I don’t know what to say because I’m not sure what the implications will be in our decades long struggle to figure out whether or not the United Methodist tribe will fully embrace all into a universal covenant of, as scripture says, “God as all in all”. I think we are still awaiting the next specially called General Conference (scheduled in 2019) to discern whether or not United Methodism will remain united.

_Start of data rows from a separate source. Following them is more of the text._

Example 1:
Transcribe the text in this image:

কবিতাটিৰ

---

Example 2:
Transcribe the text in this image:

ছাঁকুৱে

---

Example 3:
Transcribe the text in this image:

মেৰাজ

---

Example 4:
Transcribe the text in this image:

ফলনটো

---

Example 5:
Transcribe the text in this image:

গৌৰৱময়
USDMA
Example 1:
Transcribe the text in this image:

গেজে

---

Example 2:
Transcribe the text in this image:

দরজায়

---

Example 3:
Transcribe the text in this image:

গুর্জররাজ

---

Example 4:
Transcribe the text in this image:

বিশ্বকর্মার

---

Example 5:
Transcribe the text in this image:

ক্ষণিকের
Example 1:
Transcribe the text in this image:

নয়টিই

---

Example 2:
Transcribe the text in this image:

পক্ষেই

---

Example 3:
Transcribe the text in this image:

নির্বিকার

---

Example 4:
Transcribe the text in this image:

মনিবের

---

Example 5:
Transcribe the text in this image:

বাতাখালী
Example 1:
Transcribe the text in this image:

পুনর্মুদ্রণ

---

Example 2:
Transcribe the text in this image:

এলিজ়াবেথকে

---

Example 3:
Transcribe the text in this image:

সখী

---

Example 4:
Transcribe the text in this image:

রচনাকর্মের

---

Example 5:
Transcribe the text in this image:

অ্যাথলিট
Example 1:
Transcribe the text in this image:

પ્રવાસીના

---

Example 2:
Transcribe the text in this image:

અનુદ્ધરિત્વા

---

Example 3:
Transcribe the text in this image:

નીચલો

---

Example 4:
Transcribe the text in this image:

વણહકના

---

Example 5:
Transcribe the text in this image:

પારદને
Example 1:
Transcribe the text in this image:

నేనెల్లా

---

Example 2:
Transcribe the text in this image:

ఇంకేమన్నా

There are times that I think it inevitable that we United Methodists are headed for divorce. In my own family life my mother married six times, and each of my three sisters divorced at least once. Divorce seems pretty normal to me. But my hope and prayer is that we might creatively embrace our diversity to forge a greater unity. I know that is hard to visualize, certainly almost impossible to fathom. After all, back in the days of the Abolition movement you couldn’t be both pro slavery and anti racism. One’s yes is not one’s no. Similarly it is hypocritical to say all have sacred worth, but some are more sacred than others. Who really wants to live in a segregated world of distinctions and divisions (cf: Ephesians 2:14)?

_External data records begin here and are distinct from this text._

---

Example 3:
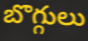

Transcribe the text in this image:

బొగ్గులు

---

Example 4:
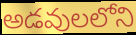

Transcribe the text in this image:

అడవులలోని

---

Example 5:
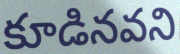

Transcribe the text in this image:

కూడినవని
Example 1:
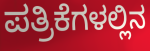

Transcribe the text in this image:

ಪತ್ರಿಕೆಗಳಲ್ಲಿನ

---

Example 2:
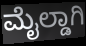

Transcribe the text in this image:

ಮೈಲ್ಡಾಗಿ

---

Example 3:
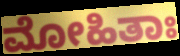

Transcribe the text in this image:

ಮೋಹಿತಾಃ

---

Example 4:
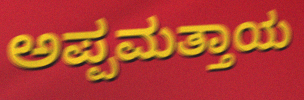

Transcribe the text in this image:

ಅಪ್ಪಮತ್ತಾಯ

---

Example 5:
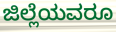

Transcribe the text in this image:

ಜಿಲ್ಲೆಯವರೂ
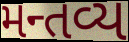
મન્તવ્ય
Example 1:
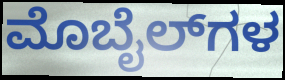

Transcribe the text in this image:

ಮೊಬೈಲ್‌ಗಳ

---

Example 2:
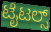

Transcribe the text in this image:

ಟೈಟಲ್ಸ್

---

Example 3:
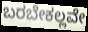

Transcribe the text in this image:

ಬರಬೇಕಲ್ಲವೇ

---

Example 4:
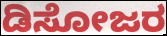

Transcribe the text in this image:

ಡಿಸೋಜರ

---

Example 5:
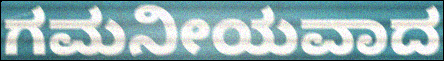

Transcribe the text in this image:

ಗಮನೀಯವಾದ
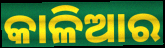
କାଳିଆର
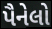
પૈનેલો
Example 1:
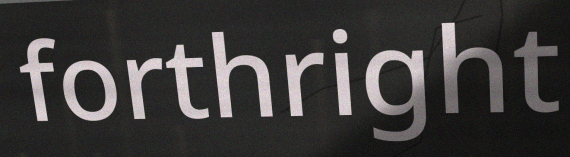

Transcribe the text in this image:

forthright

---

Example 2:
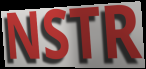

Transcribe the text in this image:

NSTR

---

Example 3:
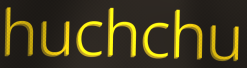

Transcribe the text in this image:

huchchu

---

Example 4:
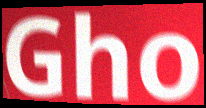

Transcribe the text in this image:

Gho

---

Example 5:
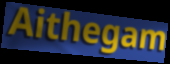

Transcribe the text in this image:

Aithegam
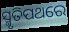
ସ୍ମୃତିପଥରେ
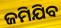
ଜମିଯିବ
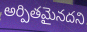
అర్పితమైనదని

But I think sexuality is only a symptom of the real issue. What we are really wrestling with is the character and will of God. Is God a compassionate, benevolent presence that offers blessing and favor? Or, is God a righteous judge that separates the pure and impure, the submissive and the rebellious, the sinner and the saint? If God is truly “all in all” as Pauline theology testifies then it strikes me rather odd that we spend so much anxiety focusing on who is in, and who is out. What would United Methodism look and feel like if we thought and acted as if everyone was in? That includes the whole continuum of sexual expression, and the whole continuum of political parties and religious spiritualties. Although such a theology would demand a rigorous discipline over our ego, such a theology would, I think, help us to lead with encouragement and kindness towards all, even our enemies. Which, by the way, was at the core of Jesus’ love commandment. To love one’s enemy, just like loving one’s spouse or one’s kids, or one’s friends, seems to imply, at a minimum, protecting, sheltering and deeply caring despite the differences between us.
I know that for some it is normal to hate and to judge and to condemn and to divide. I know that for some it is normal to feel righteous while pointing the finger at others. But Christians aren’t called to normality. We have a greater destiny than that.
The Rev. Rich Lang serves as Seattle District Superintendent in the Pacific Northwest Conference of The United Methodist Church.